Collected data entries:
=======
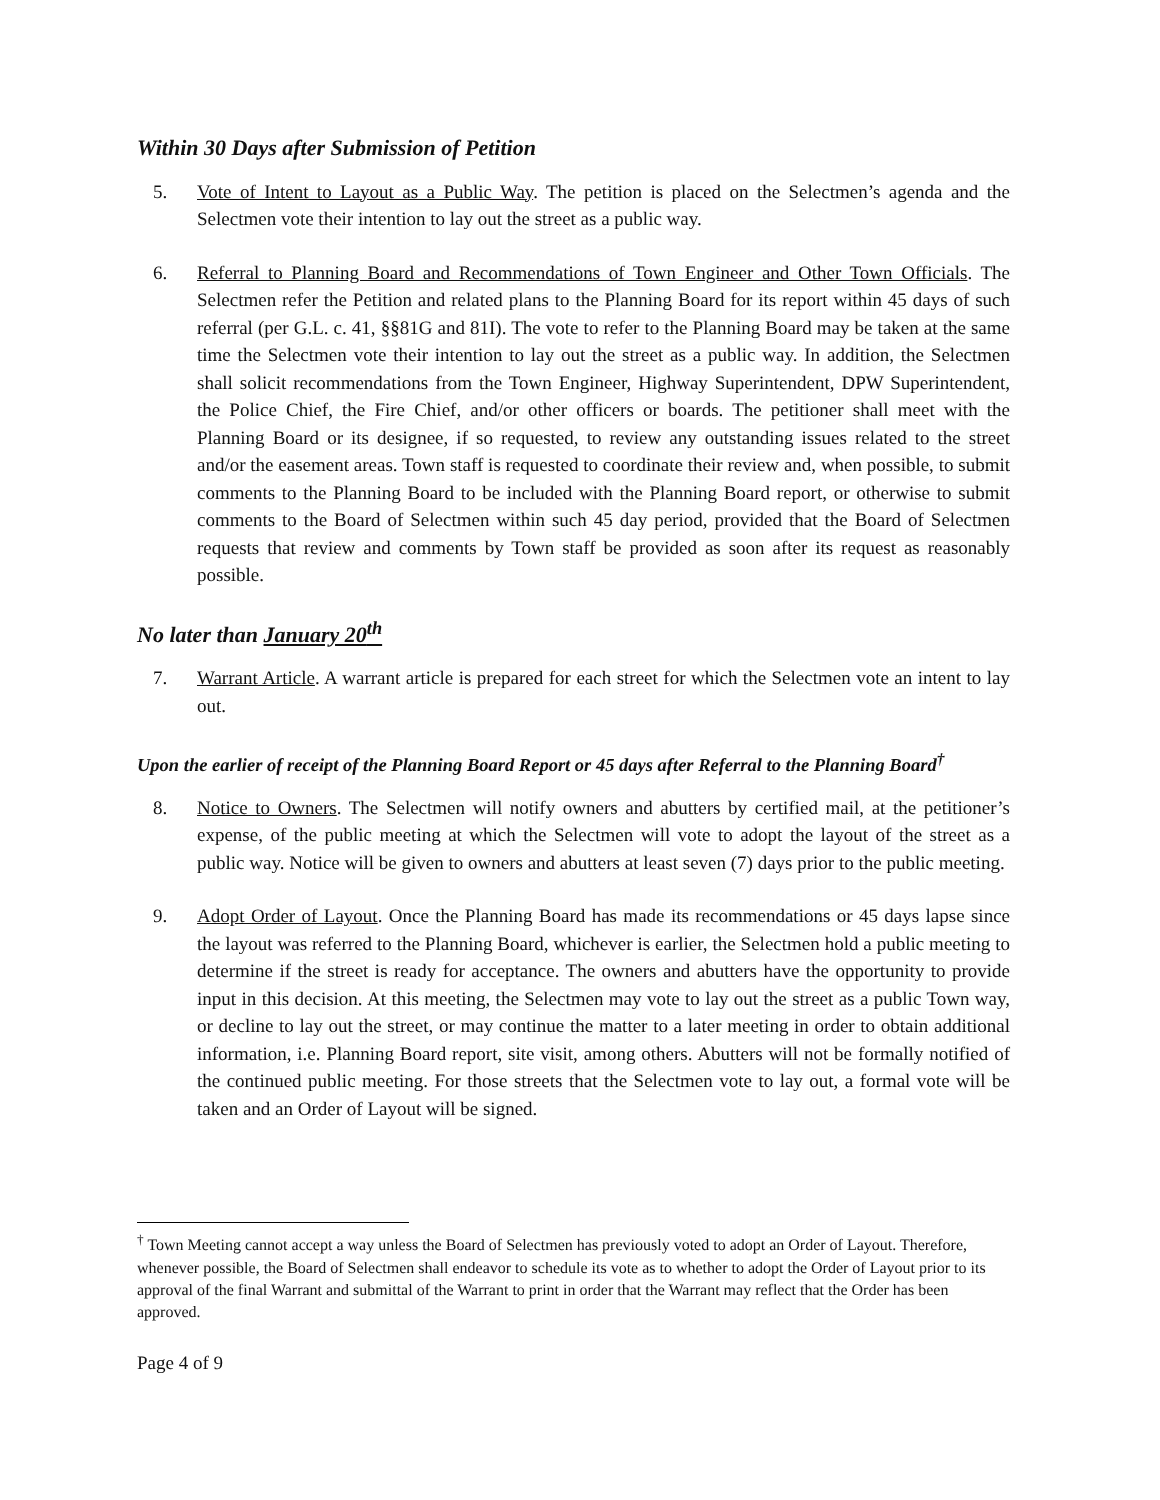Within 30 Days after Submission of Petition
5. Vote of Intent to Layout as a Public Way. The petition is placed on the Selectmen’s agenda and the Selectmen vote their intention to lay out the street as a public way.
6. Referral to Planning Board and Recommendations of Town Engineer and Other Town Officials. The Selectmen refer the Petition and related plans to the Planning Board for its report within 45 days of such referral (per G.L. c. 41, §§81G and 81I). The vote to refer to the Planning Board may be taken at the same time the Selectmen vote their intention to lay out the street as a public way. In addition, the Selectmen shall solicit recommendations from the Town Engineer, Highway Superintendent, DPW Superintendent, the Police Chief, the Fire Chief, and/or other officers or boards. The petitioner shall meet with the Planning Board or its designee, if so requested, to review any outstanding issues related to the street and/or the easement areas. Town staff is requested to coordinate their review and, when possible, to submit comments to the Planning Board to be included with the Planning Board report, or otherwise to submit comments to the Board of Selectmen within such 45 day period, provided that the Board of Selectmen requests that review and comments by Town staff be provided as soon after its request as reasonably possible.
No later than January 20<sup>th</sup>
7. Warrant Article. A warrant article is prepared for each street for which the Selectmen vote an intent to lay out.
Upon the earlier of receipt of the Planning Board Report or 45 days after Referral to the Planning Board<sup>†</sup>
8. Notice to Owners. The Selectmen will notify owners and abutters by certified mail, at the petitioner’s expense, of the public meeting at which the Selectmen will vote to adopt the layout of the street as a public way. Notice will be given to owners and abutters at least seven (7) days prior to the public meeting.
9. Adopt Order of Layout. Once the Planning Board has made its recommendations or 45 days lapse since the layout was referred to the Planning Board, whichever is earlier, the Selectmen hold a public meeting to determine if the street is ready for acceptance. The owners and abutters have the opportunity to provide input in this decision. At this meeting, the Selectmen may vote to lay out the street as a public Town way, or decline to lay out the street, or may continue the matter to a later meeting in order to obtain additional information, i.e. Planning Board report, site visit, among others. Abutters will not be formally notified of the continued public meeting. For those streets that the Selectmen vote to lay out, a formal vote will be taken and an Order of Layout will be signed.
<sup>†</sup> Town Meeting cannot accept a way unless the Board of Selectmen has previously voted to adopt an Order of Layout. Therefore, whenever possible, the Board of Selectmen shall endeavor to schedule its vote as to whether to adopt the Order of Layout prior to its approval of the final Warrant and submittal of the Warrant to print in order that the Warrant may reflect that the Order has been approved.
Page 4 of 9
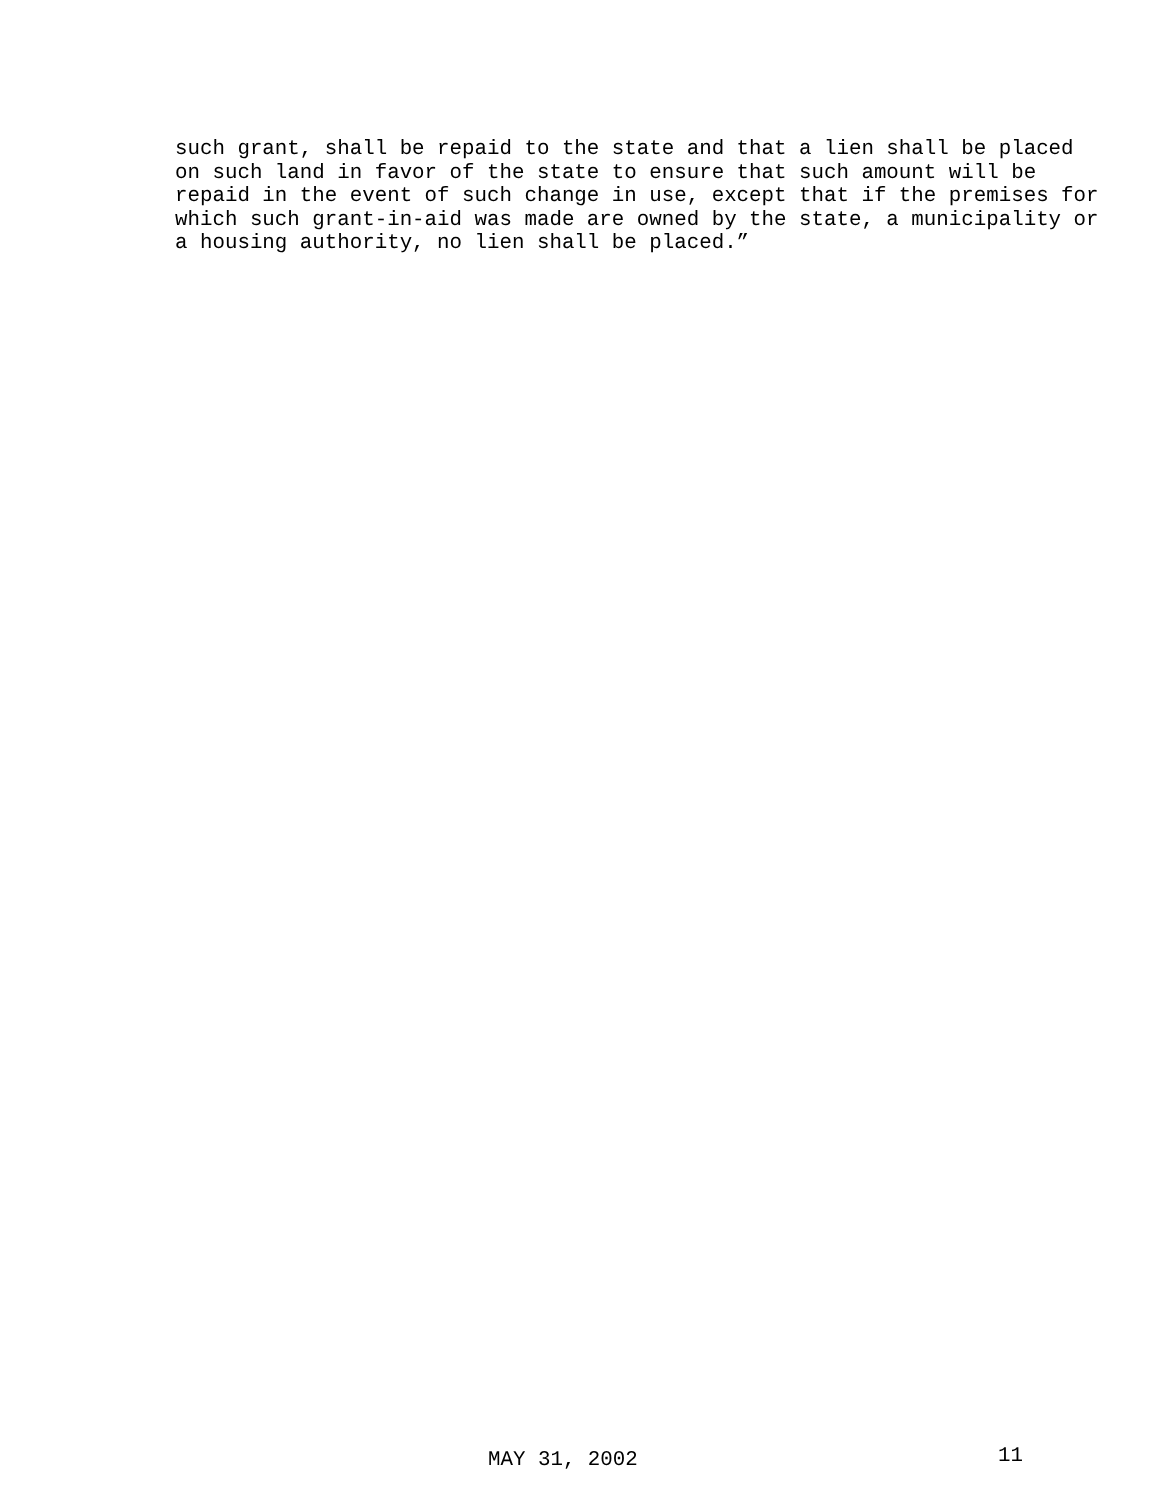such grant, shall be repaid to the state and that a lien shall be placed on such land in favor of the state to ensure that such amount will be repaid in the event of such change in use, except that if the premises for which such grant-in-aid was made are owned by the state, a municipality or a housing authority, no lien shall be placed.”
MAY 31, 2002 11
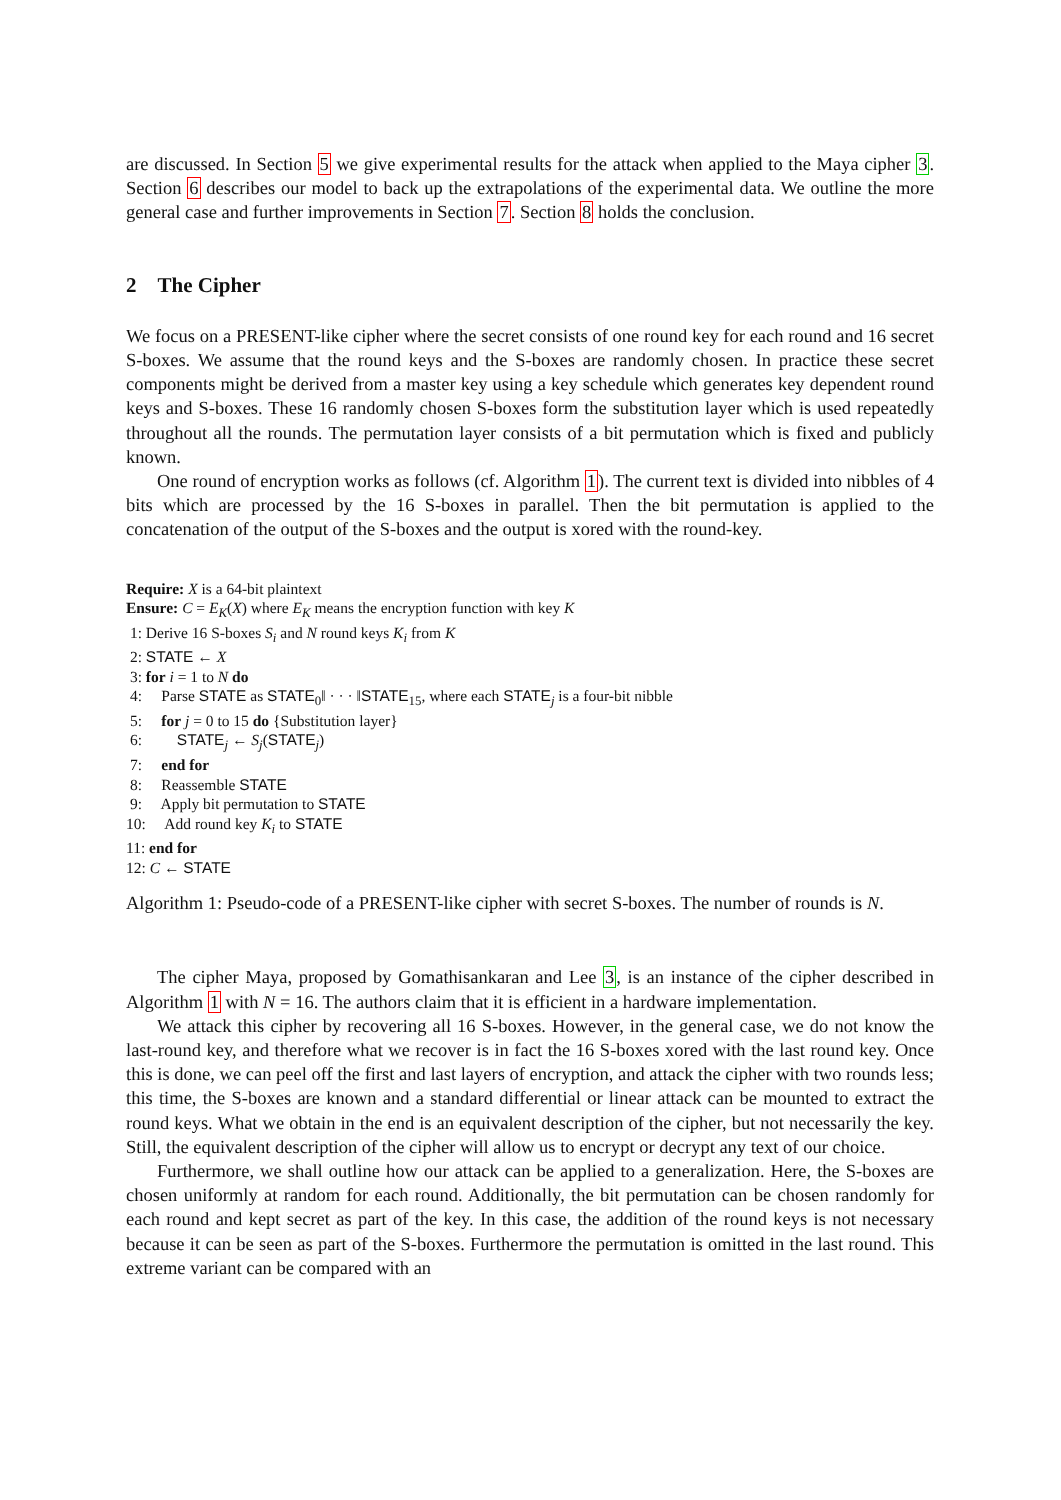are discussed. In Section 5 we give experimental results for the attack when applied to the Maya cipher 3. Section 6 describes our model to back up the extrapolations of the experimental data. We outline the more general case and further improvements in Section 7. Section 8 holds the conclusion.
2 The Cipher
We focus on a PRESENT-like cipher where the secret consists of one round key for each round and 16 secret S-boxes. We assume that the round keys and the S-boxes are randomly chosen. In practice these secret components might be derived from a master key using a key schedule which generates key dependent round keys and S-boxes. These 16 randomly chosen S-boxes form the substitution layer which is used repeatedly throughout all the rounds. The permutation layer consists of a bit permutation which is fixed and publicly known.
One round of encryption works as follows (cf. Algorithm 1). The current text is divided into nibbles of 4 bits which are processed by the 16 S-boxes in parallel. Then the bit permutation is applied to the concatenation of the output of the S-boxes and the output is xored with the round-key.
Require: X is a 64-bit plaintext
Ensure: C = E<sub>K</sub>(X) where E<sub>K</sub> means the encryption function with key K
1: Derive 16 S-boxes S<sub>i</sub> and N round keys K<sub>i</sub> from K
2: STATE ← X
3: for i = 1 to N do
4: Parse STATE as STATE<sub>0</sub>‖ · · · ‖STATE<sub>15</sub>, where each STATE<sub>j</sub> is a four-bit nibble
5: for j = 0 to 15 do {Substitution layer}
6: STATE<sub>j</sub> ← S<sub>j</sub>(STATE<sub>j</sub>)
7: end for
8: Reassemble STATE
9: Apply bit permutation to STATE
10: Add round key K<sub>i</sub> to STATE
11: end for
12: C ← STATE
Algorithm 1: Pseudo-code of a PRESENT-like cipher with secret S-boxes. The number of rounds is N.
The cipher Maya, proposed by Gomathisankaran and Lee 3, is an instance of the cipher described in Algorithm 1 with N = 16. The authors claim that it is efficient in a hardware implementation.
We attack this cipher by recovering all 16 S-boxes. However, in the general case, we do not know the last-round key, and therefore what we recover is in fact the 16 S-boxes xored with the last round key. Once this is done, we can peel off the first and last layers of encryption, and attack the cipher with two rounds less; this time, the S-boxes are known and a standard differential or linear attack can be mounted to extract the round keys. What we obtain in the end is an equivalent description of the cipher, but not necessarily the key. Still, the equivalent description of the cipher will allow us to encrypt or decrypt any text of our choice.
Furthermore, we shall outline how our attack can be applied to a generalization. Here, the S-boxes are chosen uniformly at random for each round. Additionally, the bit permutation can be chosen randomly for each round and kept secret as part of the key. In this case, the addition of the round keys is not necessary because it can be seen as part of the S-boxes. Furthermore the permutation is omitted in the last round. This extreme variant can be compared with an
=======
WHAT IS BEING ASKED:
Using the data above, return the lines from the one holding "9. Adopt Order" through the one holding "MAY 31, 2002 11" exactly, but not the pictures.

FINAL ANSWER:
9. Adopt Order of Layout. Once the Planning Board has made its recommendations or 45 days lapse since the layout was referred to the Planning Board, whichever is earlier, the Selectmen hold a public meeting to determine if the street is ready for acceptance. The owners and abutters have the opportunity to provide input in this decision. At this meeting, the Selectmen may vote to lay out the street as a public Town way, or decline to lay out the street, or may continue the matter to a later meeting in order to obtain additional information, i.e. Planning Board report, site visit, among others. Abutters will not be formally notified of the continued public meeting. For those streets that the Selectmen vote to lay out, a formal vote will be taken and an Order of Layout will be signed.
<sup>†</sup> Town Meeting cannot accept a way unless the Board of Selectmen has previously voted to adopt an Order of Layout. Therefore, whenever possible, the Board of Selectmen shall endeavor to schedule its vote as to whether to adopt the Order of Layout prior to its approval of the final Warrant and submittal of the Warrant to print in order that the Warrant may reflect that the Order has been approved.
Page 4 of 9
such grant, shall be repaid to the state and that a lien shall be placed on such land in favor of the state to ensure that such amount will be repaid in the event of such change in use, except that if the premises for which such grant-in-aid was made are owned by the state, a municipality or a housing authority, no lien shall be placed.”
MAY 31, 2002 11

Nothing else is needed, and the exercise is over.